No one doubts he deserved the props. You be the judge.
No. 04 - Atomic Bomb
Near the gates and within two cities
There will be scourges the like of which was never seen,
Famine within plague, people put out by steel,
Crying to the great immortal God for relief.
OK, this one is hard to dispute.
Let's face it. It's an accurate description of the atomic bombings of Hiroshima and Nagasaki. "Scourges the like of which was never seen," people "crying to the great immortal God."
With that said, this verse is accurate because it cheats a bit on the specifics.
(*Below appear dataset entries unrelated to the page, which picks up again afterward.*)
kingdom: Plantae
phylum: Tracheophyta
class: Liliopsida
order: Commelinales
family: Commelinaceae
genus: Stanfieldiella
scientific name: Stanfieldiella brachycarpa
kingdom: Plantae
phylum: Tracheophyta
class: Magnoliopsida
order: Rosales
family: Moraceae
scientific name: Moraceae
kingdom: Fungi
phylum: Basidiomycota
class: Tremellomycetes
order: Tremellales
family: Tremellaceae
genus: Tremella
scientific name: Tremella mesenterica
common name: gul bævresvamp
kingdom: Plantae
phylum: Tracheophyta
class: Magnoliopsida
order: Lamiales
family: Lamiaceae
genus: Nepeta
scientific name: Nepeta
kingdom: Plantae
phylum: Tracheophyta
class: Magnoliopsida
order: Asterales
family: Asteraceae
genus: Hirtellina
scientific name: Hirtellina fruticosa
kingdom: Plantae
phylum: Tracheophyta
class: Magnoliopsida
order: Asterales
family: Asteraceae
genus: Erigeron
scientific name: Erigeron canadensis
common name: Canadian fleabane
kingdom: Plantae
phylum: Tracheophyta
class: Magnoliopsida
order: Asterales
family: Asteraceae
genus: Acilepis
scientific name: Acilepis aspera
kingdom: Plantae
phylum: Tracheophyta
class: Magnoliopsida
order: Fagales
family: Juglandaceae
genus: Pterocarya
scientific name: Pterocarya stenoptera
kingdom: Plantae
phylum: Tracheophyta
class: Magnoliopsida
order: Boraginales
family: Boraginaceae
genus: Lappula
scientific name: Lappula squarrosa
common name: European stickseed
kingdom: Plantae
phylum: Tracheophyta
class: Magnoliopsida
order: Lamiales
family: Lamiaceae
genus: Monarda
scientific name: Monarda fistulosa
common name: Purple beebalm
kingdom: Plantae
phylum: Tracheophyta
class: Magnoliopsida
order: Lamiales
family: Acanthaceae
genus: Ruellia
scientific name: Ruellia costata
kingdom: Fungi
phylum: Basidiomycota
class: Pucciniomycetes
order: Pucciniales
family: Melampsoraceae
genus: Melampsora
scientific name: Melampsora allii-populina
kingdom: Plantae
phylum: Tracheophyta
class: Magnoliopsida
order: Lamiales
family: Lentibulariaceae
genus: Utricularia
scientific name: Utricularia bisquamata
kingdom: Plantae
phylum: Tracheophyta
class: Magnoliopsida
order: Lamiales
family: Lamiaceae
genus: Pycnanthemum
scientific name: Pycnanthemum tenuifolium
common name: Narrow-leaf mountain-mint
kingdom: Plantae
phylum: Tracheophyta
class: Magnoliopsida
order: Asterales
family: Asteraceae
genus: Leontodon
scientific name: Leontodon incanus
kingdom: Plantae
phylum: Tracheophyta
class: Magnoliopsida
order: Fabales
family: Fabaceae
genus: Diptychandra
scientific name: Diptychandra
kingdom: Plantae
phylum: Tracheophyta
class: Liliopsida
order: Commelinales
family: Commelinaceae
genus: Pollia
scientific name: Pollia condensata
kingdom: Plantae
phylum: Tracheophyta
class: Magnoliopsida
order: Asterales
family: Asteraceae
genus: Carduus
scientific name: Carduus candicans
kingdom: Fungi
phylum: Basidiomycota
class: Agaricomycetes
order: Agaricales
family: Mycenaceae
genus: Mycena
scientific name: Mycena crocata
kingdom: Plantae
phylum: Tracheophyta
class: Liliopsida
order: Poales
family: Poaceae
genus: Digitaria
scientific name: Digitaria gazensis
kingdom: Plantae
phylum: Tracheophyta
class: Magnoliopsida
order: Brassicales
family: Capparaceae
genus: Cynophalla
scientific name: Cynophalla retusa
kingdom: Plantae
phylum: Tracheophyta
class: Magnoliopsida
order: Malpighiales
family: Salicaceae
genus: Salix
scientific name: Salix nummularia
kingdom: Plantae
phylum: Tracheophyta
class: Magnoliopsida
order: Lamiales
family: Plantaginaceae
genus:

Critics charge that it's so vague that it could also be used to describe a whole host of wartime atrocities during any of many wars that took place between Nostradamus' time in the 16th century and today ... or even the future.
No. 03 - . World War II/Hitler
The two greatest ones of Asia and of Africa,
From the Rhine and Lower Danube they will be said to have come,
Cries, tears at Malta and the Ligurian side.
From the depths of the West of Europe,
A young child will be born of poor people,
He who by his tongue will seduce a great troop;
His fame will increase towards the realm of the East.
These two verses may in fact describe World War II and Hitler ... or not.
Was the most notable bit about Hitler his impoverished upbringing? What about the genocidal, megalomaniacal tendencies? Don't those deserve something?
Much of the talk of Nostradamus' prophecy of Hitler may come from his use, in the original text, of the Latin word "Hister" to describe the Danube.
Trust us, he was talking about a river, not a dictator: no self-respecting prophet would make such an egregious spelling error.
Twin –Tower Attack
Earthshaking fire from the center of the Earth
Will cause tremors around the New City.
Two great rocks will war for a long time,
Then Arethusa will redden a new river.
Well, two great rocks could be two towers, right? But would you say those towers were warring?
If you read this verse before Sept. 11, you might assume it referred to an earthquake or volcanic eruption. Earthshaking fire, tremors, rocks warring (in other words, continental plates colliding), but who really knows.
Back when Nostradamus wrote those lines, skyscrapers like the Twin Towers, jumbo jets like the ones that hit them and cities like modern-day New York were probably unthinkable and unimaginable, so if he foresaw these events, would he have even known what he was seeing?
No. 01 - The End of the World
Remember when the world was going to end in 1994?
What about 1998?
The doomsayers always warn that Nostradamus said the world was going to end and he NEVER GOT ANYTHING WRONG.
These days, 2012's the trendiest day for end-of-world prophecies. Specifically, it's Dec. 21, 2012.
Believe it if you want. One thing is clear: Nostradamus himself wrote that his prophecies only went as far forward as the year 3797. Does that mean the world will end late in the 38th century? Only time will tell.